Work to complete ->
Produce an exact copy of the first line of the data below and each line after it, please, up to and including the one with "Keywords...".

[Data for the task Boundary: Start]

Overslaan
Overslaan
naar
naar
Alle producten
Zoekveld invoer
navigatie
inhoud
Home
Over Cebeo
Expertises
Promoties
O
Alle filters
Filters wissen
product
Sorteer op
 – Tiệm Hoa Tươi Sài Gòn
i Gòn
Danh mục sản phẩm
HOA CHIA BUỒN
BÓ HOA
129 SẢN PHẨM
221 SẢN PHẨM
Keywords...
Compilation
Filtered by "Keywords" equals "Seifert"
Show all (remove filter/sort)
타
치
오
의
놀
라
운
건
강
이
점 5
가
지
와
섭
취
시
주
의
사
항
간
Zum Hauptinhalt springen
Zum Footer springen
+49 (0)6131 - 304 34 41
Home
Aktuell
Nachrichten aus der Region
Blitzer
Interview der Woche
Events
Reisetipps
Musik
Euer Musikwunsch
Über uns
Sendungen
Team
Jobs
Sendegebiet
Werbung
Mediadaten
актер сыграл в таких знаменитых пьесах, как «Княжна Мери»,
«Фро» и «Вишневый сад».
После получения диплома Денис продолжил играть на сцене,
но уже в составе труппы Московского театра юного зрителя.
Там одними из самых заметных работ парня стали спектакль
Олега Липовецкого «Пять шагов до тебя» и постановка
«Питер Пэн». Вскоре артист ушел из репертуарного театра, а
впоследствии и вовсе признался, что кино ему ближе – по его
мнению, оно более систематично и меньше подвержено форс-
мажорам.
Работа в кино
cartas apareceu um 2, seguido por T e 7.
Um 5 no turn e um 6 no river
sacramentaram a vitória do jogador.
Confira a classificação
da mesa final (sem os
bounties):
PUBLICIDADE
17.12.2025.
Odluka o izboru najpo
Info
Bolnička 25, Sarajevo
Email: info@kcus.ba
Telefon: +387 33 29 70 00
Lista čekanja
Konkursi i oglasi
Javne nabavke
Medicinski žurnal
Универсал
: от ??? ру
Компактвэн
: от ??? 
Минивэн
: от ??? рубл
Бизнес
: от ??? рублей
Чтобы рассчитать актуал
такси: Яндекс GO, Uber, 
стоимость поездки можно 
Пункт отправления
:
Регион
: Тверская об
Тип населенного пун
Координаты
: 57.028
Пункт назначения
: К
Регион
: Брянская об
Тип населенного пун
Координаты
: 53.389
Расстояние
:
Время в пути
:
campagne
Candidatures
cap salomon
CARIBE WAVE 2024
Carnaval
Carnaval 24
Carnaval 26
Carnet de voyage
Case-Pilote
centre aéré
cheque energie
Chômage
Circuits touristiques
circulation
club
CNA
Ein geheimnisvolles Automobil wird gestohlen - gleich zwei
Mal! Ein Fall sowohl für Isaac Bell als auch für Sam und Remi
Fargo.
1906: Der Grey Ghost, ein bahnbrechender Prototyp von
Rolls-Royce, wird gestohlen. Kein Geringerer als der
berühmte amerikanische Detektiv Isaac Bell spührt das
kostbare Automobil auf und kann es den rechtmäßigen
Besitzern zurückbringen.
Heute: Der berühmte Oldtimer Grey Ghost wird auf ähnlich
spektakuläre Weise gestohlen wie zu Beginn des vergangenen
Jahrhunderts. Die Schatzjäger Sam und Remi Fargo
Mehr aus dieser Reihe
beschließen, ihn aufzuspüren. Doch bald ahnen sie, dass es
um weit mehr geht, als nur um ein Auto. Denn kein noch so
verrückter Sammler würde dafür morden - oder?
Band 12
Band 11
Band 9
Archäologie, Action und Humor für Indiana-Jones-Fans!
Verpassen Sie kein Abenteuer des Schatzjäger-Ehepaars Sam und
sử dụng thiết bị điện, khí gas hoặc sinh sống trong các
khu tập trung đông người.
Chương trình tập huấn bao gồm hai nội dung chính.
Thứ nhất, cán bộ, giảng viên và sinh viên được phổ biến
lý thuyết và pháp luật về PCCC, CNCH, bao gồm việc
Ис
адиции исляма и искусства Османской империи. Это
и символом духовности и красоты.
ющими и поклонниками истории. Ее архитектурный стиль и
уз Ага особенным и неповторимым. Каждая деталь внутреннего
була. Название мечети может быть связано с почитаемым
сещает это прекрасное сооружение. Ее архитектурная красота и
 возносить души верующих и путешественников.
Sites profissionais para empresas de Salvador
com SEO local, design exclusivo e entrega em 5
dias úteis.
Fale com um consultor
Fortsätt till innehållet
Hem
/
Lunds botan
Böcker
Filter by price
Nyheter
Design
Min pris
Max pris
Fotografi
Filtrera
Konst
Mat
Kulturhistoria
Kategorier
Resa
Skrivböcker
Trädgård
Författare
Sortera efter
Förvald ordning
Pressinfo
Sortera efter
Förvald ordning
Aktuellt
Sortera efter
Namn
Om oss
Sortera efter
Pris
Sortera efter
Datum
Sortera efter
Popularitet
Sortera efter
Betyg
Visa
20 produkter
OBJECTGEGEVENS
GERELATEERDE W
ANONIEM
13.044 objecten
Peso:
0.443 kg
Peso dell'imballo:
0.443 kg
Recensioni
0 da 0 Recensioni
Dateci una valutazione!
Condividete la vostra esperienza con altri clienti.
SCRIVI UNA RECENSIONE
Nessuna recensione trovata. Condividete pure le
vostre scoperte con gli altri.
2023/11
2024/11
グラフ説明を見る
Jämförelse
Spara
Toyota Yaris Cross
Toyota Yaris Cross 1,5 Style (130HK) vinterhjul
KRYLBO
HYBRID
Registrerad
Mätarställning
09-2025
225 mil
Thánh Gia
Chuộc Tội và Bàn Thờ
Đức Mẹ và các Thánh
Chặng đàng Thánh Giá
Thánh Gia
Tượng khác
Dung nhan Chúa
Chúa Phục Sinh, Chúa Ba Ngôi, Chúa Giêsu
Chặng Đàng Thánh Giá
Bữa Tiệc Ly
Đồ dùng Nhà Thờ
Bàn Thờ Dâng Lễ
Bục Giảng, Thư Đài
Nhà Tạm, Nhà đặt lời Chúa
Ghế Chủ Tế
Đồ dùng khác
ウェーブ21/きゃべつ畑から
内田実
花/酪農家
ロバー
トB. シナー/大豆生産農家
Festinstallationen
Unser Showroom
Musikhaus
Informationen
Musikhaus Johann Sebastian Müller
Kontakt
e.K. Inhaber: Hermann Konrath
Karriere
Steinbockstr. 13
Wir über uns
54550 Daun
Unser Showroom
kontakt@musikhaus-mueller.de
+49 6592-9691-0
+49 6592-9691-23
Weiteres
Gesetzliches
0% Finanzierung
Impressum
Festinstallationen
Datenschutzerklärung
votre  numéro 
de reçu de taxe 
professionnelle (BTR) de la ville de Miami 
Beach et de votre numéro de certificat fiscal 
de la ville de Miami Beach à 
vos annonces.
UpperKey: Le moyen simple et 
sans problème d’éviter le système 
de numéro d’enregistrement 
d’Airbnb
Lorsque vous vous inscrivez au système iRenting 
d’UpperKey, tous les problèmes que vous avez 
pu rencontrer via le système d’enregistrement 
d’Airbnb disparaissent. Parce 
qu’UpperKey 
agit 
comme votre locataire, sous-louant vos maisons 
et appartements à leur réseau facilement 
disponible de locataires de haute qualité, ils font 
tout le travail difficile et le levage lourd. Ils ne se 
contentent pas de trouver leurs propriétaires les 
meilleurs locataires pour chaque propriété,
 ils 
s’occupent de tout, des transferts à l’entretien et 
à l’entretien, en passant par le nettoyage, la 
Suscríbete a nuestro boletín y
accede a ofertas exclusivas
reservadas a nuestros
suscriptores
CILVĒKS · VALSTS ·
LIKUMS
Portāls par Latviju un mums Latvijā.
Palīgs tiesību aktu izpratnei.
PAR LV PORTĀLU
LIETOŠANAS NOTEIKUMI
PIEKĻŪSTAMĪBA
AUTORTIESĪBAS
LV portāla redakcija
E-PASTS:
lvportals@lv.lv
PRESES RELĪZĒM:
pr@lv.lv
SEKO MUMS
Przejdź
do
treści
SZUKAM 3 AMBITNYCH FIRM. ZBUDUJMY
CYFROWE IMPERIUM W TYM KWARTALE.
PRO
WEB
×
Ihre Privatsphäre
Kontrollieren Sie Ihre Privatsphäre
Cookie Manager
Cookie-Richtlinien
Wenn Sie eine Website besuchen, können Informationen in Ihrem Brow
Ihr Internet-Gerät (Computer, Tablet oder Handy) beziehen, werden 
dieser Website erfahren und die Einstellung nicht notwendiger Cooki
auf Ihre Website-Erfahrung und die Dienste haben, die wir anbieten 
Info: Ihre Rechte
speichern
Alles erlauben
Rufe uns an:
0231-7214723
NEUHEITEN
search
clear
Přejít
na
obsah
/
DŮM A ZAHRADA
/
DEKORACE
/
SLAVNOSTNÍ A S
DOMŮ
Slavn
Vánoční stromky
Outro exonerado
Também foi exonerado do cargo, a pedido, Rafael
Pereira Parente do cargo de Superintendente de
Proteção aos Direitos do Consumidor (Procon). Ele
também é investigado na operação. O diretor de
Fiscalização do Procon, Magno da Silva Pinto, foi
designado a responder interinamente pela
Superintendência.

[Data for the task Boundary: End]

Written answer ->
Overslaan
Overslaan
naar
naar
Alle producten
Zoekveld invoer
navigatie
inhoud
Home
Over Cebeo
Expertises
Promoties
O
Alle filters
Filters wissen
product
Sorteer op
 – Tiệm Hoa Tươi Sài Gòn
i Gòn
Danh mục sản phẩm
HOA CHIA BUỒN
BÓ HOA
129 SẢN PHẨM
221 SẢN PHẨM
Keywords...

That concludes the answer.